A phase II study found that the FGFR inhibitor erdafitinib yields a good response rate and was well tolerated in patients with metastatic or unresectable urothelial carcinoma and FGFR alterations.

“Patients with advanced urothelial carcinoma typically have had very poor clinical outcomes,” said Arlene O. Siefker-Radtke, MD, of the University of Texas MD Anderson Cancer Center in Houston. “The recent development of immunotherapy has yielded much excitement in the field, with improved clinical outcomes. But with an objective response rate of 20% and a median overall survival of approximately 10 months, it has become clear that not all patients benefit from this therapy.”

Approximately 15% to 20% of metastatic urothelial carcinoma patients have FGFR alterations. Erdafitinib has shown promising activity in other early-phase studies. Siefker-Radtke presented results of the phase II study that included 99 patients with surgically unresectable or metastatic urothelial carcinoma at the 2018 American Society of Clinical Oncology (ASCO) Annual Meeting, held in Chicago (abstract 4503).

The median age of the patients in the study was 68 years; most patients (88%) had progressed or relapsed after chemotherapy, while 12% were chemotherapy-naive; 22% of patients had received prior immunotherapy. Approximately 43% of patients had received 2 (29%) or 3 or more (14%) lines of prior therapy. Most FGFR alterations were FGFR3 mutations (75%), with fewer FGFR2 or FGFR3 fusions (25%). Patients received an erdafitinib dose of 8 mg/day up-titrated to 9 mg/day based on target serum phosphate levels and absence of significant treatment-related adverse events.

The objective response rate in the trial was 40.4%; there were 3 complete responses (3.0%), and 37 partial responses (37.4%). Another 39.4% of the cohort had stable disease, while 18.2% had progressive disease. The median time to response was 1.4 months, and the median response duration was 5.6 months. The response rate was similar among chemo-naive and chemo-treated patients; it was 38.5% in those with visceral metastases, compared with 47.6% in those without.

Twenty-one percent of the patients remained on study treatment after 11 months of follow-up. The median progression-free survival was 5.5 months, and the median overall survival was 13.8 months.

In an exploratory analysis, the authors looked at 22 patients who had been treated with prior immunotherapy; only 1 of those 22 (5%) had achieved a response to that immunotherapy. Among those 22 patients, the response rate to erdafitinib was 59%.

Most adverse events to the study drug were grade 1 or 2; hyperphosphatemia (any grade, 73%), stomatitis (55%), and dry mouth (43%) were the most common such events. The most common grade 3 adverse events included stomatitis (9%), hand-foot syndrome (5%), and diarrhea (4%). There were no grade 4 or 5 events.

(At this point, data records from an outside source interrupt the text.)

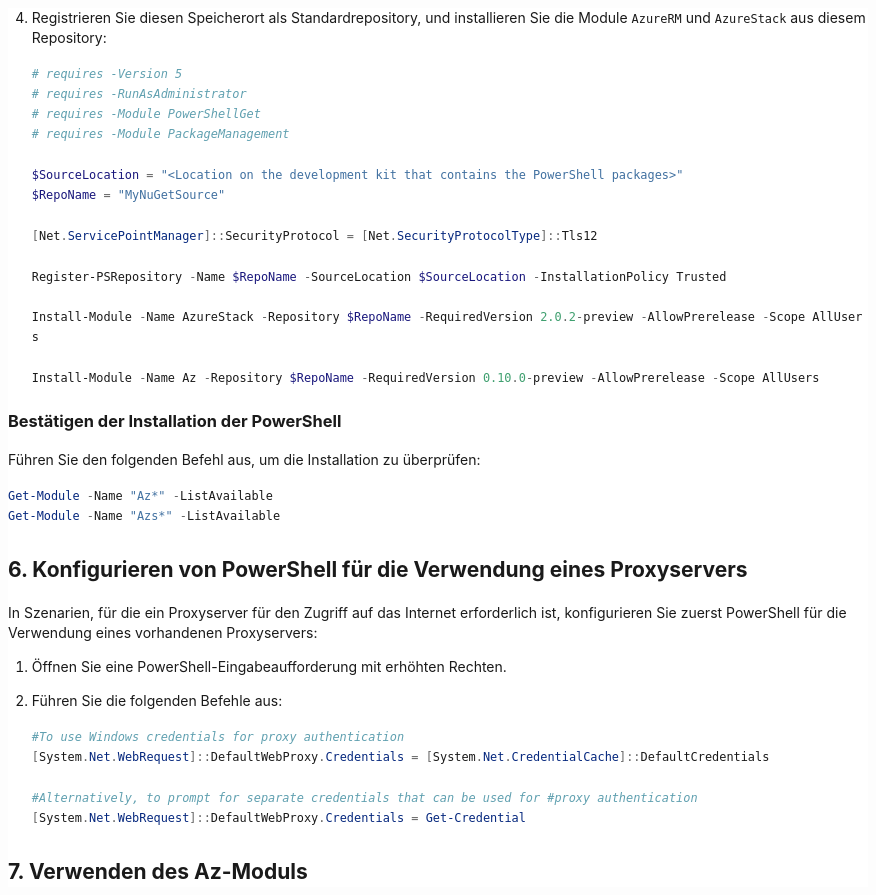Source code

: 4. Registrieren Sie diesen Speicherort als Standardrepository, und installieren Sie die Module `AzureRM` und `AzureStack` aus diesem Repository:

   ```powershell
   # requires -Version 5
   # requires -RunAsAdministrator
   # requires -Module PowerShellGet
   # requires -Module PackageManagement

   $SourceLocation = "<Location on the development kit that contains the PowerShell packages>"
   $RepoName = "MyNuGetSource"

   [Net.ServicePointManager]::SecurityProtocol = [Net.SecurityProtocolType]::Tls12

   Register-PSRepository -Name $RepoName -SourceLocation $SourceLocation -InstallationPolicy Trusted

   Install-Module -Name AzureStack -Repository $RepoName -RequiredVersion 2.0.2-preview -AllowPrerelease -Scope AllUsers

   Install-Module -Name Az -Repository $RepoName -RequiredVersion 0.10.0-preview -AllowPrerelease -Scope AllUsers
   ```

### <a name="confirm-the-installation-of-powershell"></a>Bestätigen der Installation der PowerShell

Führen Sie den folgenden Befehl aus, um die Installation zu überprüfen:

```powershell
Get-Module -Name "Az*" -ListAvailable
Get-Module -Name "Azs*" -ListAvailable
```

## <a name="6-configure-powershell-to-use-a-proxy-server"></a>6. Konfigurieren von PowerShell für die Verwendung eines Proxyservers

In Szenarien, für die ein Proxyserver für den Zugriff auf das Internet erforderlich ist, konfigurieren Sie zuerst PowerShell für die Verwendung eines vorhandenen Proxyservers:

1. Öffnen Sie eine PowerShell-Eingabeaufforderung mit erhöhten Rechten.
2. Führen Sie die folgenden Befehle aus:

   ```powershell
   #To use Windows credentials for proxy authentication
   [System.Net.WebRequest]::DefaultWebProxy.Credentials = [System.Net.CredentialCache]::DefaultCredentials

   #Alternatively, to prompt for separate credentials that can be used for #proxy authentication
   [System.Net.WebRequest]::DefaultWebProxy.Credentials = Get-Credential
   ```

## <a name="7-use-the-az-module"></a>7. Verwenden des Az-Moduls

“This clinical trial with erdafitinib met its primary endpoint with a confirmed objective response rate,” Siefker-Radtke said, adding that it had a good safety profile. Based on these results, the agent was granted Breakthrough Therapy Designation by the US Food and Drug Administration earlier this year, and a phase III trial is now ongoing comparing erdafitinib with chemotherapy or pembrolizumab.

Andrea B. Apolo, MD, of the National Cancer Institute in Bethesda, Maryland, was the discussant for the session. She called the results “impressive,” and noted that combinations are likely to be an important approach in the future. “Drug resistance with single-agent targeted therapy is inevitable,” she said. “Preclinical models have demonstrated synergy between FGFR and PI3K inhibitors…and combining FGFR and EGFR inhibition has shown synergy [as well].”